女性役が全体的に控えめで、それでいて女性ならではの華やぎや優しさ、受容力が光っていたのにも好感を抱きました。
観月尼役八島未来さんの気品と美声、半次郎従者お幸(こう)役稲垣納里子さんの可憐なしっかり者ぶりがとくによかったです。
川路の立身も、半次郎が人間性を捨てずに踏みとどまれたのも、この女性達の存在があってこそなのでした。

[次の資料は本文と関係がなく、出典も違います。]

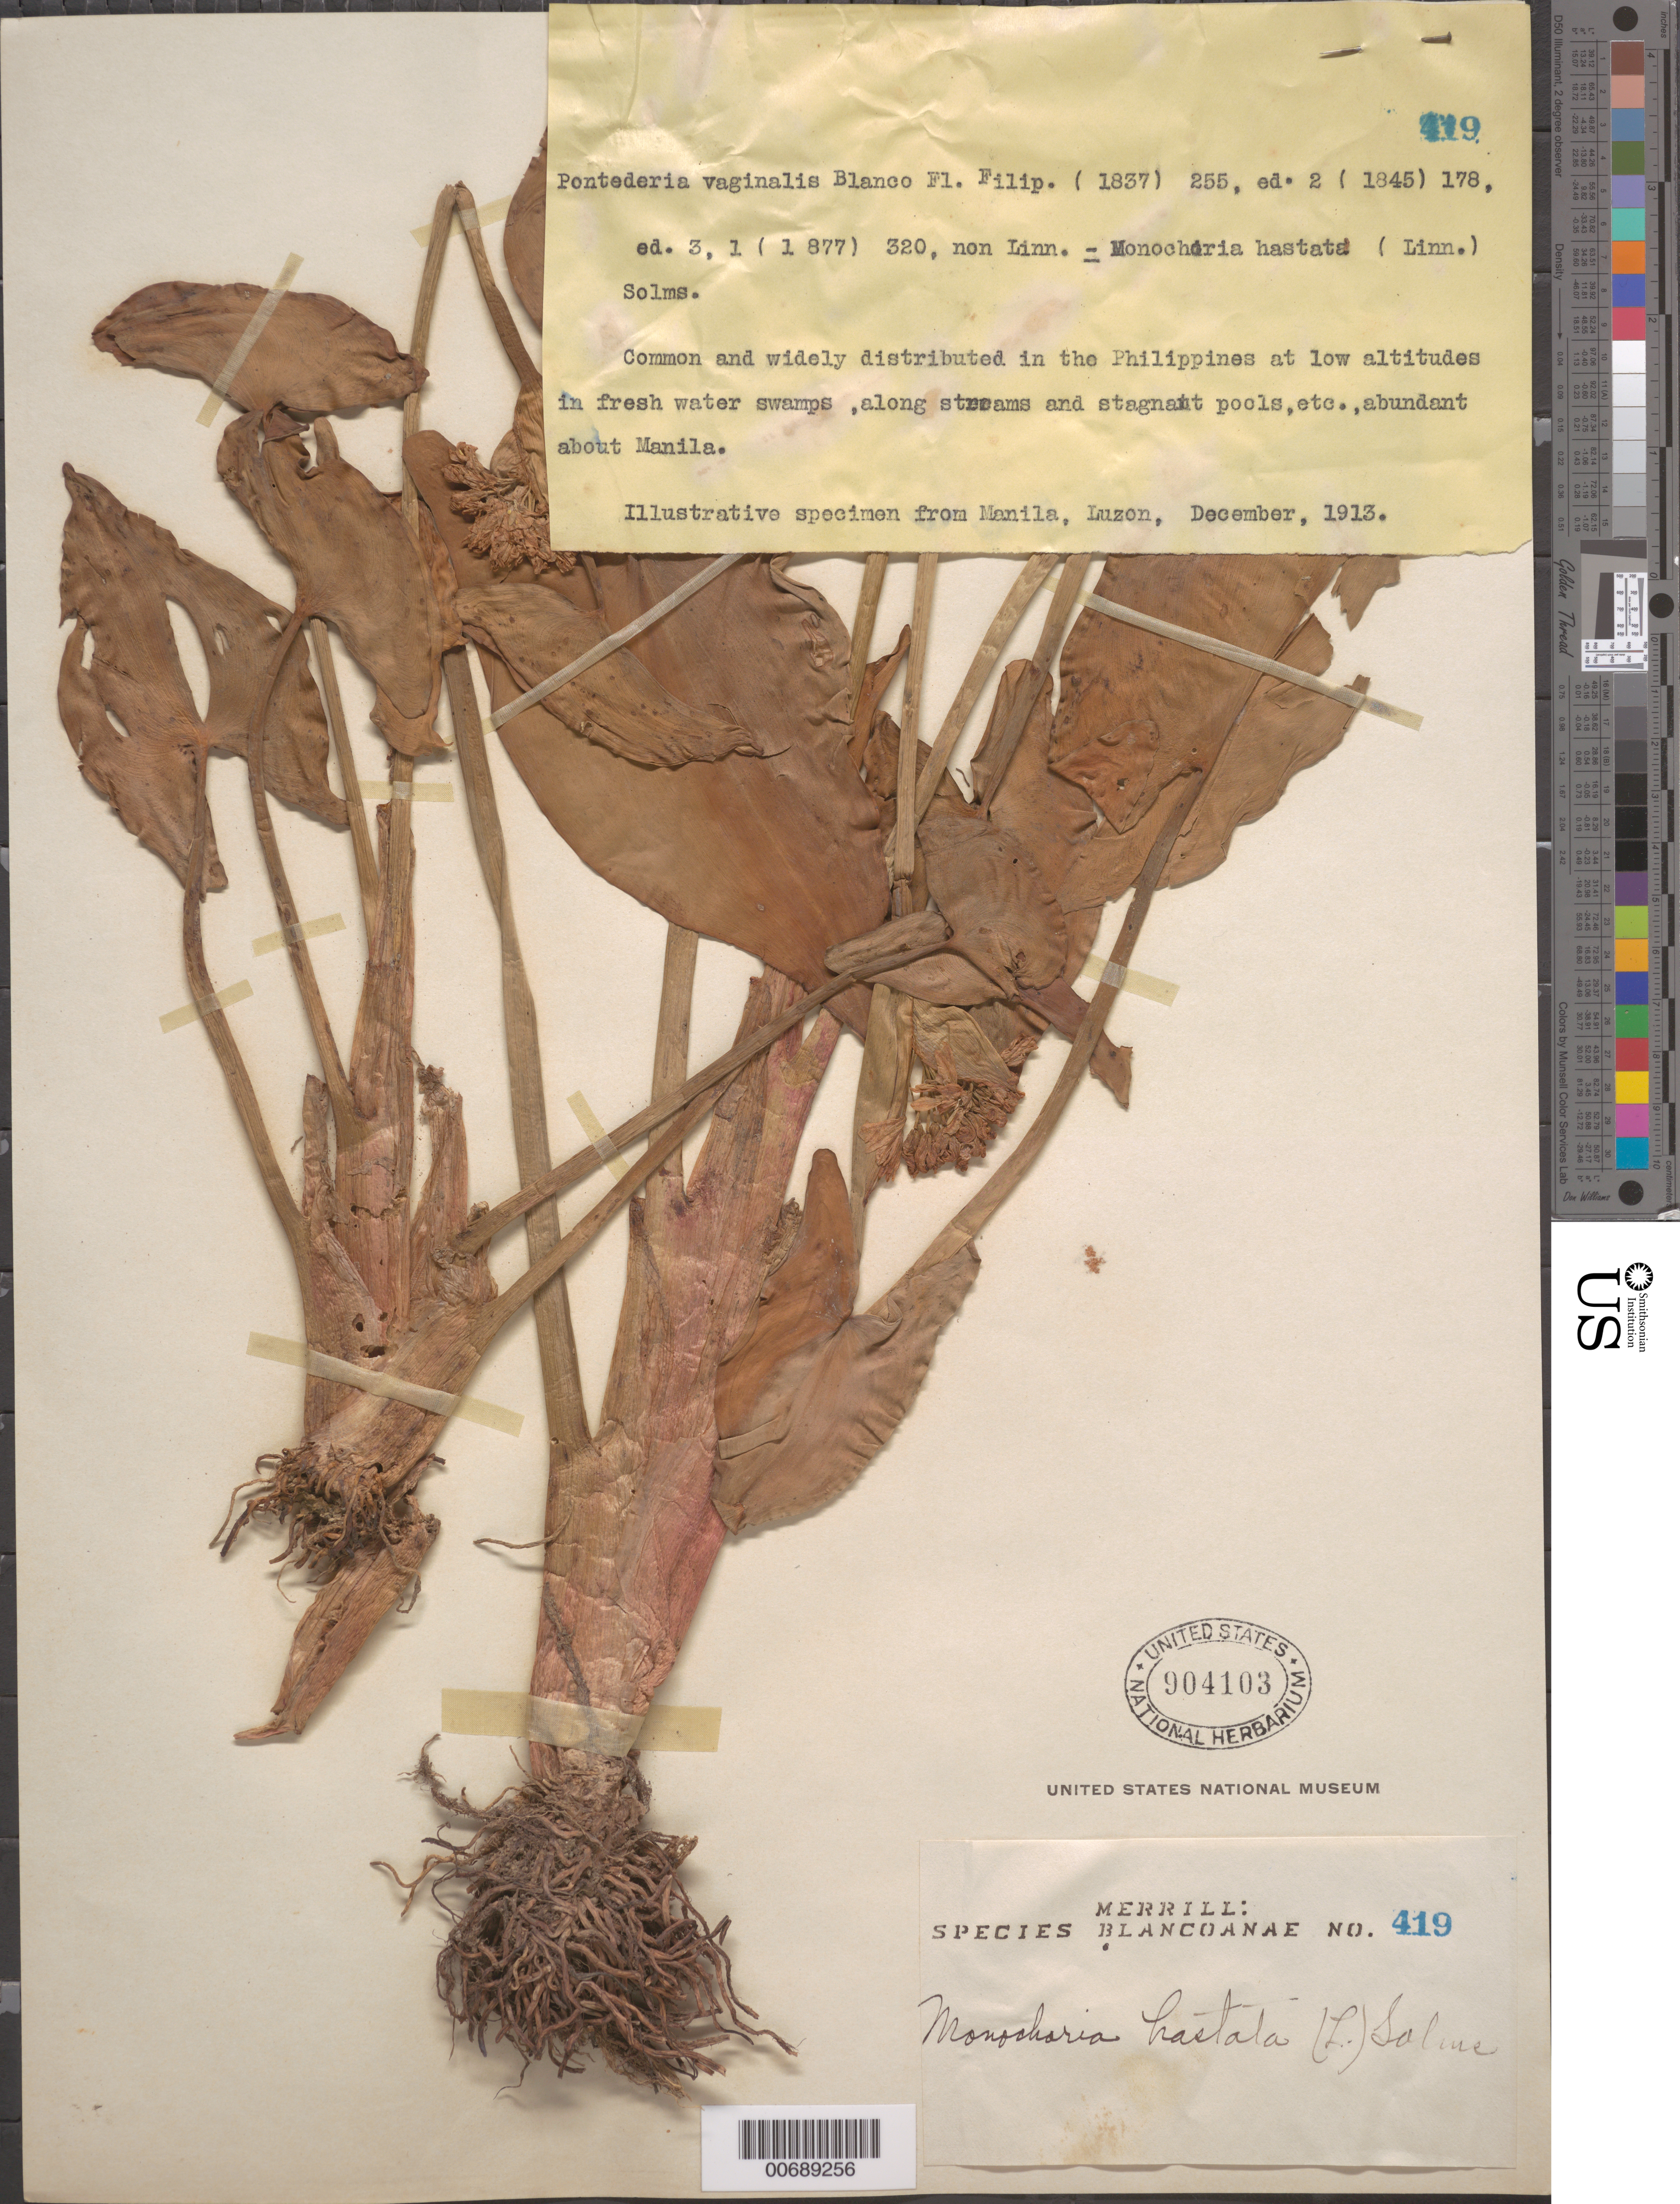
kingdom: Plantae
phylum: Tracheophyta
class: Liliopsida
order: Commelinales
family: Pontederiaceae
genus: Monochoria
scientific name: Monochoria hastata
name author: (L.) Solms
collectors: E. D. Merrill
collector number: Sp. Blancoan. 0419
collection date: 1913-12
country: Philippines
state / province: National Capital Region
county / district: Manila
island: Luzon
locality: Manila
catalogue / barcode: US 904103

合馬百香氏の作品を観たあとに心のなかに残るのは、沁み入るような「哀しさ」の感情です。
それはマイナスでいやなものではなく、日本人としての美意識や優しさ、静かに内向する気持ちのあり方を大事にしたいとおもう前向きの豊かさをはらんだものです。
今回の作品は一連の幕末もの作品を集約して明治へ、さらにその先の両大戦へ、そして現代へと向かう合馬さんの視線を予感させるものでした。
日本人として生きること、を描く合馬作品をこれからも観続けたいとおもいます。
まずはさ来月5月に上演される第二次大戦後の日本人戦犯を扱った合馬さん初の外部作・演出作品『“P”s 』公演サイトが楽しみです。



劇団め組
『ONE vs HALF ~斎藤一vs中村半次郎~』
2010年3月25日木曜日~29日月曜日
吉祥寺シアター
CoRich情報(←トラックバック送信、珍しく成功です!)

作:合馬百香
演出:与儀英一

全席指定
平日 4,500円
土日 4,800円

べきら観劇日:
2010年3月25日木曜日19:00~(初日)
2010年3月27日土曜日13:00~
<↓観劇日追記>
2010年3月29日月曜日14:00~(千秋楽)

上演時間:1時間40分(休憩なし)

【物販】
・舞台写真@150円×70種
・オリジナルTシャツ@2,500円×5種
※Tシャツの5種内訳は藤原さん、新宮さん、城太郎さん、「め組」、あともう1種(←未確認)。
1階ロビーに見本が展示されています。
4サイズ(S・M・L・LL)、3色(黒・グレー・白)。
劇団員・車田つかささんのブログに着用画像があります。
私が観た回は、客席案内の男性スタッフが城太郎さん柄を着ていました。
それにしても、新宮さん柄だけなぜヌード……(笑)

【当日パンフレット】
A4/4P カラー
プロローグからエピローグまでの景情報と、各景に対応できる参考年表(天保九年1838年中村半次郎出生から明治十二年1879年川路利良死去まで)
西郷隆盛「留魂碑」の写真と碑文(ルビが親切)
キャスト表
スタッフ表
次回公演告知
※次回2010年8月は『<新>明治仁侠伝』吉祥寺シアター。
2006年8月『ASSASSIN 彰義隊後日譚』で初めてめ組と出会った私は2001年に上演された『明治仁侠伝』は未見で、劇団サイト内の過去公演情報で知るのみです。
その「一般公演作品一覧」によれば、西南戦争後、明治政府に恨みを抱く徳川ゆかりの男達が大久保利通暗殺を目論むという筋立てのようです。
まさに今回の『ONE vs HALF』の続編といえます。
この一般公演作品一覧に以前は配役が記載されていて(現在は未記載)、記憶では「狂四郎」が新宮さん、「牡丹」が習作さんだったとおもいます。
ダイジェスト動画では新宮さんの水も滴る美剣士ぶり、城太郎さんとの哀切極まる対決、牡丹・習作さんとの絡みが垂涎的に眼を惹きます。
再演(↑劇団サイトによれば2001年版より前に1995年8月、1996年3月、1997年4月に上演歴があるとのことなので、正確には2010年版は五演目)ではなく<新>ということは役設定も変わるのかもしれませんし、告知文に「新しいキャスト」とありますのでどのような顔ぶれになるのか楽しみです。
新宮さんの狂四郎をこの眼で観たい!と熱烈におもういっぽう、入木さん狂四郎と新宮さんの一騎打ちも観たい!となると牡丹は?……あれこれ想像してわくわくする気持ちがはやくも夏に向かって飛んでいきます。